[[ TEXT SECTION, beginning ]]

Effectiveness on course-completion rates
As a first set of experimental results, we report course-completion rates for different groups of students. We compared our test group, students that have been taught coding in PP and OOP with the help of the Diogene-CT method and tools, to a control group of students that didn’t. In order to do this, we measured the percentage of students that passed the final exam for the PP and OOP course from academic year 2013–2014 to 2018–2019. While instructors and course contents remained largely unchanged, the teaching methodology has evolved significantly through these years:
In 2013–2014 and 2014–2015 no Diogene-CT techniques were employed within the course yet. We shall make reference to these cohorts as NO.
The cohort of 2015–2016 was a transitory one, in the sense that the robotic-arm metaphor was adopted to support the introduction of programming concepts, but the Diogene-CT toolset was not production-ready at the time, and therefore more rudimental tools were used. We shall make reference to these cohorts as P, for “partial”.
Finally, the methodology and the toolset were fully adopted in 2016–2017 and subsequent years. We shall make reference to these cohorts as A, since all of the toolset were used.
Course-completion ratios are shown in Fig. 8 with the column PP and OOP. More specifically, we report the percentage of students enrolled in the course that successfully passed the final exam at the end of the academic year. Since these data were gathered within real everyday academic experience, we couldn’t organize a canonical control group. Our intuition, however, is to use the results of the NO cohorts as controls for the A (and P) cohorts.
This poses several challenges, as it is known that knowledge, attitude and maturity of students may significantly vary throughout the years, and this unavoidably affect performance. In fact, our empirical and rather coarse observation was that the overall quality of students has somehow decreased during these years. To make this intuition more precise, we selected two other courses from our Computer Science curriculum that also had a stable set of contents and team of instructors from 2013 to date, namely Physics (PHY), 1st year, and Foundations of Electrical Engineering (FEE), 2nd year. Both these courses adopt a rather traditional teaching methodology, mostly based on theory-based frontal lessons with some additional exercises, and written tests.
To elaborate on the results in Fig. 8, in addition to PP and OOP, we also report the percentage of students that passed the final test for PHY and FEE. We also report trending lines for each data series.
It is easy to see from the chart that our intuition is confirmed, i.e., both in the case of the PHY course and of the FEE course the percentage of enrolled students that passed the final exam has almost consistently decreased in the years (see the PHY and FEE trending lines). The 2013–2014 represents and exception with respect to this trend, in the sense that the overall performance of the students was particularly poor.

[[ TEXT SECTION, end ]]
[[ DATA, beginning ]]

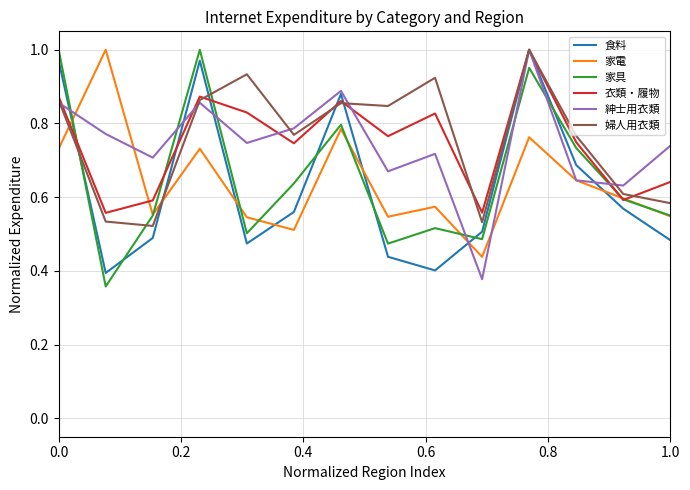

True or false: 衣類・履物 and 家具 cross at least once.

True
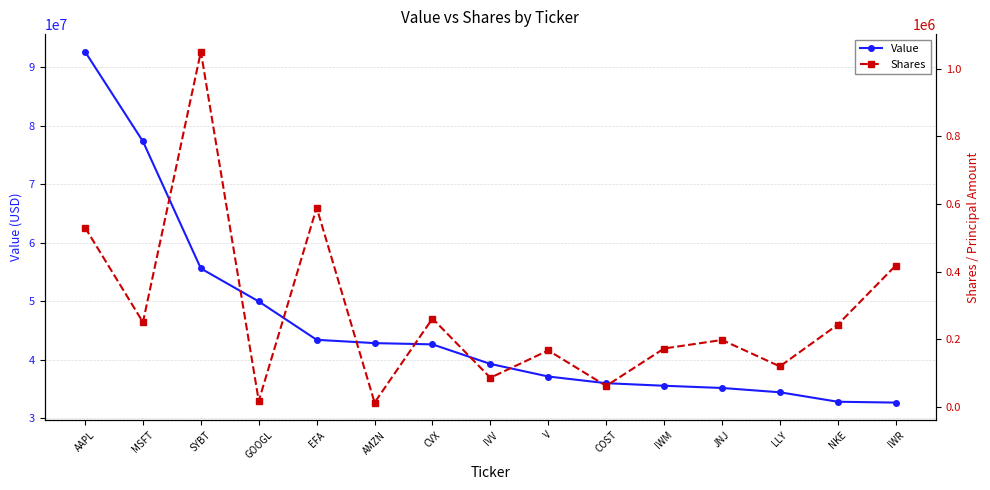

True or false: Value and Shares cross at least once.

False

[[ DATA, end ]]

- TASK ITEM
In the text on course-completion rates, take the part beginning with "To elaborate on" and ending with "each data series.", and switch "trending lines" to "trend lines".

- THE ANSWER
To elaborate on the results in Fig. 8, in addition to PP and OOP, we also report the percentage of students that passed the final test for PHY and FEE. We also report trend lines for each data series.